The book explores the relationship between music and techniques of production, the history of musical recordings, the history of X-rays and the relationship between music and mourning "because when you experience music, you're experiencing something that is always about to vanish," he said.

A reference that mystified him in an essay by Emerson inspired Cadava to delve into research on the 19th-century trade in guano, the excrement of fish-eating birds, which was used in the United States as a highly concentrated fertilizer. The result is a book in progress called "The Guano of History."

"I encountered this passage in which Emerson refers to the labor of ethnic minorities in the United States as guano, and I didn't know the reference. Emerson says somewhere that, if you read a sentence properly, it can become as broad as the world, and so I decided to see if I could reconstruct the world that made that line possible," he said.

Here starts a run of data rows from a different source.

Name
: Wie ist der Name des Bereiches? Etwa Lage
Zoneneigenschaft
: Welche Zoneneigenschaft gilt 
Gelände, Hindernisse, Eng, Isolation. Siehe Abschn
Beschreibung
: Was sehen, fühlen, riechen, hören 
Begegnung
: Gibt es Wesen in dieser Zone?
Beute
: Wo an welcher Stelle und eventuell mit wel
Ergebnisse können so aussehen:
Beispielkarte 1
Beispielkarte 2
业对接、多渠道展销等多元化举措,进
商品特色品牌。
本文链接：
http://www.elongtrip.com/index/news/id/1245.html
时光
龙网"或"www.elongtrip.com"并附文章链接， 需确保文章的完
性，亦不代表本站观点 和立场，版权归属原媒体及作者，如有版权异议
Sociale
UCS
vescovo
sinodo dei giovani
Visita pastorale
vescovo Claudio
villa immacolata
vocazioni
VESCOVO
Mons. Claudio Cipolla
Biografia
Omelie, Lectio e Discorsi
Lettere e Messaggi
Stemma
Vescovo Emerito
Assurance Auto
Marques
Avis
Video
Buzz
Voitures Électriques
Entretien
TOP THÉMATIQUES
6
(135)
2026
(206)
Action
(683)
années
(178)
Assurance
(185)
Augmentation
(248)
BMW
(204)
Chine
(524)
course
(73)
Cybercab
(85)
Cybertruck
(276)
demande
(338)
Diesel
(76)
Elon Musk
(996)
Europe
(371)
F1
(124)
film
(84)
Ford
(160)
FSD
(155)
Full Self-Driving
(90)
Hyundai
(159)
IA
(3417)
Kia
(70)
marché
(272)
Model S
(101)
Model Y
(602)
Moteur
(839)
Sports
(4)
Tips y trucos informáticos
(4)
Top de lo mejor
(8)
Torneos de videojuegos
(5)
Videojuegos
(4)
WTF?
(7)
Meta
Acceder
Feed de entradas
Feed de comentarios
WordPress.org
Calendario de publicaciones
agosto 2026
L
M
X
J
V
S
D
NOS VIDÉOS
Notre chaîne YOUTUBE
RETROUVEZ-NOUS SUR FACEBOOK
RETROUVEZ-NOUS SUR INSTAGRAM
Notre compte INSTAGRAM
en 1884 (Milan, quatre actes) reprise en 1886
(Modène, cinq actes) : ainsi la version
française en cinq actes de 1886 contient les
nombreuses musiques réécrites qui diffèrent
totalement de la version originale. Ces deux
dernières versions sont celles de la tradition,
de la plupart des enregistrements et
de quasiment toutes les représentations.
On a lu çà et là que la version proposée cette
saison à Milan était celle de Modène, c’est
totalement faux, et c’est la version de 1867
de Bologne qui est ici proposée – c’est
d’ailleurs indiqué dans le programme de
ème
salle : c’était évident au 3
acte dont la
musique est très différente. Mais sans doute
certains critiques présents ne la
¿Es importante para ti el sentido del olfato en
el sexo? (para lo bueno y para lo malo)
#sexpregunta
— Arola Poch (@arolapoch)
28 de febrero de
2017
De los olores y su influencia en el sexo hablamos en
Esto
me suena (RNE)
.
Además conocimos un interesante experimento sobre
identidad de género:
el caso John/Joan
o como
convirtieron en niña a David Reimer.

What ensued was 10 years of archival research on guano, which was dug up on islands off the coasts of South America and Africa by convicts and Chinese laborers and shipped to America. "I knew nothing about the trade of guano," said Cadava, who put down Emerson and began reading books with titles like "Guano, Its Origin, Properties, and Uses." Exploring the way Emerson used guano as a metaphor for thinking about trans-national labor, slavery and race became, he said, "a way of engaging debates over identity politics and multiculturalism through a historically based material history."

Fertilizer research may seem a bit far afield for an English professor, but, as Cadava explained, "If you want to read something, sometimes this is what you have to do."